Ok, a couple more: If everybody that does their very best to do the stuff they do today in flash would seriously try their hand at JavaScript the need for flash would be relegated to very few sites. And it wouldn't hurt to have browsers support H.263/H.264 natively either.



If Javascript/HTML/CSS had the cross-browser support for scripting, display, formatting, etc that Flash/Flex does, I'm sure more people would consider it a serious option.

There are many things that can be done in Flex that are impossible or extremely hard and fiddly in Javascript (and I'm not talking about animations, but about user workflow tasks like uploading a bunch of files). There are many other things that can easily be done in HTML/CSS/JS but don't quite work across all major browsers. That last 1% really kills you by taking a huge chunk of time to fix.

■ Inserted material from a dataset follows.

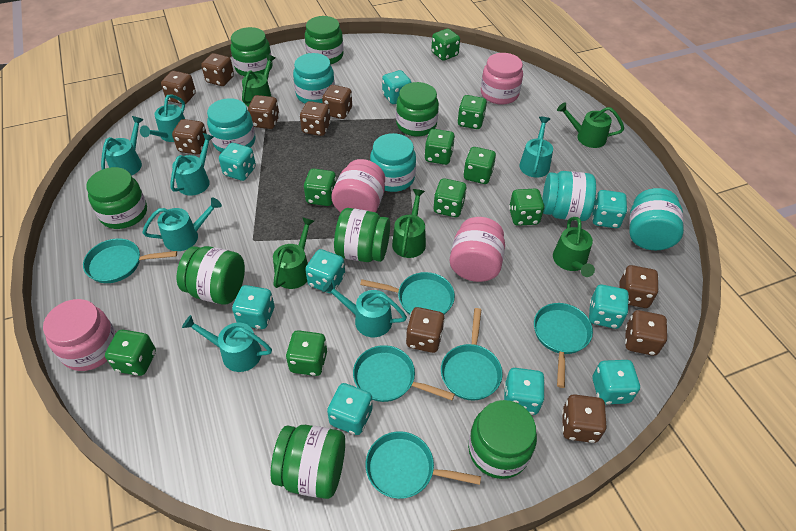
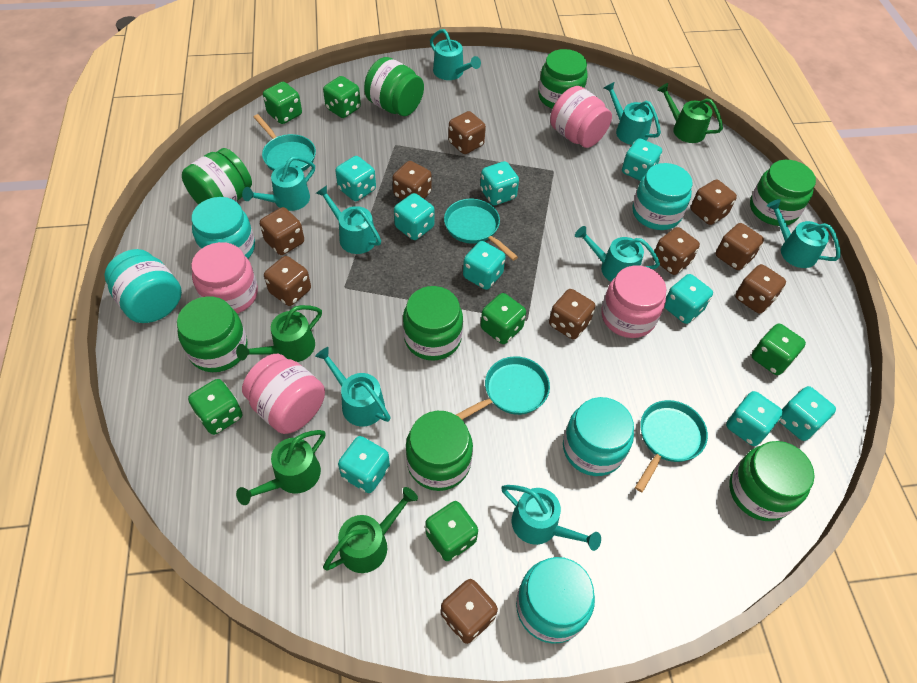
green dice: 9 -> 6
green watering can: 5 -> 4
turquoise pan: 6 -> 4
turquoise watering can: 7 -> 8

Flex interfaces, on the other hand, work exactly the same no matter what browser you're using. Many of our clients are still stuck on IE6 because of corporate policies. Trying to reproduce our interface in Javascript would be very hard and wouldn't work properly for most of them.

To paraphrase you, if Javascript had more of the capabilities of Flash maybe Flash wouldn't be needed.


On word: typefaces. (translation: vector fonts).


What if the standards suck? Sorry but Javascript doesn't cut it for a lot of things (video for one).

Web standards unfortunately move at an insanely slow pace. So sometimes you have to go beyond them.